- _Provided passage_:

* * * * *

- Episode no.: Season 6 Episode 23
- Directed by: Winrich Kolbe
- Story by: James E. Brooks
- Teleplay by: Ronald D. Moore
- Production code: 249
- Original air date: May 17, 1993

Guest appearances
- Alan Oppenheimer - Koroth; Robert O'Reilly - Gowron; Norman Snow - Torin; Charles Esten - Divok; Kevin Conway - Kahless; Majel Barrett as Computer Voice;

Episode chronology
| ← Previous "Suspicions" | Next → "Second Chances" |
- Star Trek: The Next Generation season 6

= Rightful Heir =

"Rightful Heir" is the 149th episode of the American science fiction television series Star Trek: The Next Generation, and the 23rd episode of the sixth season.

Set in the 24th century, the series follows the adventures of the Starfleet crew of the Federation starship Enterprise-D. In this episode, Lieutenant Worf suffers a crisis of faith which leads him to an encounter with the seemingly resurrected messiah of ancient Klingon religious and historical beliefs, Kahless. He soon finds himself caught between supporting the religious figure and the more secular leader of the conventional Klingon political power structure.

This episode aired in broadcast syndication the week of May 15, 1993.

== Plot ==
Lt. Worf fails to report for duty, and Lieutenant Commander Data and Commander William Riker become concerned. Riker finds Worf's quarters filled with incense and burning candles while his chief of security sits before a small fire in a trance-like state. Worf later explains to Captain Picard that he was attempting to reconnect with his Klingon spiritual beliefs by summoning a vision of Kahless, the messianic warrior who founded the Klingon Empire. Picard suggests Worf immerse himself in Klingon culture, granting him leave to journey to the Temple of Boreth.

* * * * *

- _Records provided_:
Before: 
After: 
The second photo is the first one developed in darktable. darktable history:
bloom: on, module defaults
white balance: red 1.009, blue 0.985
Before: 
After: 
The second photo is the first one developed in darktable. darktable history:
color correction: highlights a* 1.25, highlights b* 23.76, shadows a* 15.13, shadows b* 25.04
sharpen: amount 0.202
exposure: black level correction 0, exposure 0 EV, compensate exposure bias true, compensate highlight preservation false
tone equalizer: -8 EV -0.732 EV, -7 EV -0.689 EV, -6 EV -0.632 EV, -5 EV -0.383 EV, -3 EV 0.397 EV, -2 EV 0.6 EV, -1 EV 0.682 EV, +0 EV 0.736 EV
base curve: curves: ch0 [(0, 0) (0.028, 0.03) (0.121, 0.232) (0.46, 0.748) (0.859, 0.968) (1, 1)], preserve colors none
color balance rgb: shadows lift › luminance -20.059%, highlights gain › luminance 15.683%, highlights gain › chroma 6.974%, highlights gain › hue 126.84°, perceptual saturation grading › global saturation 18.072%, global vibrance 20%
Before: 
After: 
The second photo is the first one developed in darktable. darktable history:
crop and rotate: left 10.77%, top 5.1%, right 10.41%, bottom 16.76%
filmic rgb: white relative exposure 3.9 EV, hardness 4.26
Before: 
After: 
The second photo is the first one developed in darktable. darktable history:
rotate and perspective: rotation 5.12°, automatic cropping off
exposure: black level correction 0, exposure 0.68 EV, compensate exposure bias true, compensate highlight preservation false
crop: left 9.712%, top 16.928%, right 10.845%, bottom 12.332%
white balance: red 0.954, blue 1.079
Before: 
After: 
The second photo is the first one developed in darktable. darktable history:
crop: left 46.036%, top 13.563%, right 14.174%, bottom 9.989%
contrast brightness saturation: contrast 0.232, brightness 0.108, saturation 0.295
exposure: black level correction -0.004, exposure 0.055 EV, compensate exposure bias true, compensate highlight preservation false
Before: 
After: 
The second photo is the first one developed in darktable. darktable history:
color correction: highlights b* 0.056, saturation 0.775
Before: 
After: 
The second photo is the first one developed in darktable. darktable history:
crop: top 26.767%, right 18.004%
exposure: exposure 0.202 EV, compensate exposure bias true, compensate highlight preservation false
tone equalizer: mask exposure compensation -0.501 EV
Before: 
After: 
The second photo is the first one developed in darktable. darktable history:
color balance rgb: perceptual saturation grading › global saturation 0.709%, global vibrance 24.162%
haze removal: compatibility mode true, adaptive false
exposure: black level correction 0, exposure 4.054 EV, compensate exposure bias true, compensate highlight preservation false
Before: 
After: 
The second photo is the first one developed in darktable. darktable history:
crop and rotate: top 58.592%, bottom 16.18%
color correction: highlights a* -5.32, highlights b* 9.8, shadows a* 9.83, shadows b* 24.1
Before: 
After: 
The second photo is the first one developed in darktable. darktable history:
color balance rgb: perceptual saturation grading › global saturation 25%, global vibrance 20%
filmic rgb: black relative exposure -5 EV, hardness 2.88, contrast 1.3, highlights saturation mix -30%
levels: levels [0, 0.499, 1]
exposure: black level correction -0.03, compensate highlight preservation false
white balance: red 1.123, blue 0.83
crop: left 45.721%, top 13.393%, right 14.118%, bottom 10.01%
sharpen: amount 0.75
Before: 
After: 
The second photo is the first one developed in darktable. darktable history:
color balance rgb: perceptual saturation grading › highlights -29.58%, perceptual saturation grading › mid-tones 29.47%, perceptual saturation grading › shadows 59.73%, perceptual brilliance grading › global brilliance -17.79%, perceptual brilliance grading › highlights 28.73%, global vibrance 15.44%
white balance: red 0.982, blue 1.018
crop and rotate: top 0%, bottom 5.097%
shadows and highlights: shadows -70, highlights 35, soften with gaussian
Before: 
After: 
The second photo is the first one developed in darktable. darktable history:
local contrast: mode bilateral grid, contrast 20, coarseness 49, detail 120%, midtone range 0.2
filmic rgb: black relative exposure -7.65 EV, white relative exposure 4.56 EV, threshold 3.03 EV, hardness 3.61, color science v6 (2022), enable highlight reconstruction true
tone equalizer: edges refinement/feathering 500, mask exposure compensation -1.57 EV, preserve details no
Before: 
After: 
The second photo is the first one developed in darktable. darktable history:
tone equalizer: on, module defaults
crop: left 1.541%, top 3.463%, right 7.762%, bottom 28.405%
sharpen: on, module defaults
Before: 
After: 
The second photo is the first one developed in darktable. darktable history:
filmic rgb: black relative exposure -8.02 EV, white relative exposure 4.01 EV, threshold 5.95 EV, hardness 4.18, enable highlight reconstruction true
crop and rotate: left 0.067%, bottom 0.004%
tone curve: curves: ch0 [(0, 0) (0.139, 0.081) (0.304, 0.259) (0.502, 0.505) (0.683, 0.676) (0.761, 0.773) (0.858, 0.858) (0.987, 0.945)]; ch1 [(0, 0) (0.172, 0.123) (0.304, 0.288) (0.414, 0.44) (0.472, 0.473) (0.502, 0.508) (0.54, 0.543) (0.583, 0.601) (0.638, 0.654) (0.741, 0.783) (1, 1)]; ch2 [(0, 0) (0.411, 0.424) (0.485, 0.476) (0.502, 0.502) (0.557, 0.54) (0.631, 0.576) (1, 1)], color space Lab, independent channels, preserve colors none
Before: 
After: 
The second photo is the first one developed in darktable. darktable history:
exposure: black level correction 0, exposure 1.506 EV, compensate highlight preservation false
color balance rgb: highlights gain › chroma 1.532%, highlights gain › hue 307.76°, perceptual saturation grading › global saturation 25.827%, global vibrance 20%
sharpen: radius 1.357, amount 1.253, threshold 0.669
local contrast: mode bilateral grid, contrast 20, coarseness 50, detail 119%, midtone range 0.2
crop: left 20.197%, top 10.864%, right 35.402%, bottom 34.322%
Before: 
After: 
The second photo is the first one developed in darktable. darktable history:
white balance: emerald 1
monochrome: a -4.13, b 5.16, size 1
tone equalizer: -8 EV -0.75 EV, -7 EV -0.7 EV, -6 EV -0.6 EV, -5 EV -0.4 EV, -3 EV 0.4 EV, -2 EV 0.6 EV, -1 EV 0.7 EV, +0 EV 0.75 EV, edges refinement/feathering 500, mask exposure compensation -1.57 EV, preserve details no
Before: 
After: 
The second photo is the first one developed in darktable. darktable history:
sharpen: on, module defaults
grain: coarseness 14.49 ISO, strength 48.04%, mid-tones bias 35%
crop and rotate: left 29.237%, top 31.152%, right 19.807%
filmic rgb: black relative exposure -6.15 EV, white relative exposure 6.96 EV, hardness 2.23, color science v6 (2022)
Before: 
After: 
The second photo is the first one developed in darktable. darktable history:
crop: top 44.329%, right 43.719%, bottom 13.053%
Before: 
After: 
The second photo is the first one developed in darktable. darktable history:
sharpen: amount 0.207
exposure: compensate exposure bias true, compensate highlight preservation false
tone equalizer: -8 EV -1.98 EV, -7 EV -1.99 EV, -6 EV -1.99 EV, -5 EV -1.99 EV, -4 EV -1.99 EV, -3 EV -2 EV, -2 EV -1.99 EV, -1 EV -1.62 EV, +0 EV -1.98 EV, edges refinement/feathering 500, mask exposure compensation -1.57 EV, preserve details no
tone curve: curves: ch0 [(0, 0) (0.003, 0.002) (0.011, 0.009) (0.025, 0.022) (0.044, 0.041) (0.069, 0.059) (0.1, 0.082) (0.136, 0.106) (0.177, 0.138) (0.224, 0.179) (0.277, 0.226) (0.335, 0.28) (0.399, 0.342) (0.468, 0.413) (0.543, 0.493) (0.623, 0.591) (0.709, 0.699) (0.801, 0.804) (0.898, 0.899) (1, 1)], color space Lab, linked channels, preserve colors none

* * * * *

- _Work instructions_:
1. In the Rightful Heir article, reproduce verbatim the part that opens with the words containing "Set in the 24th" and closes with "May 15, 1993.".
2. According to the Rightful Heir article, what leads Lieutenant Worf to his encounter with Kahless? Answer in one to three sentences.

- _Set of answers_:
1.
Set in the 24th century, the series follows the adventures of the Starfleet crew of the Federation starship Enterprise-D. In this episode, Lieutenant Worf suffers a crisis of faith which leads him to an encounter with the seemingly resurrected messiah of ancient Klingon religious and historical beliefs, Kahless. He soon finds himself caught between supporting the religious figure and the more secular leader of the conventional Klingon political power structure.

This episode aired in broadcast syndication the week of May 15, 1993.

2. Worf suffers a crisis of faith, and that crisis leads him to encounter Kahless, the seemingly resurrected messiah of ancient Klingon religious and historical beliefs.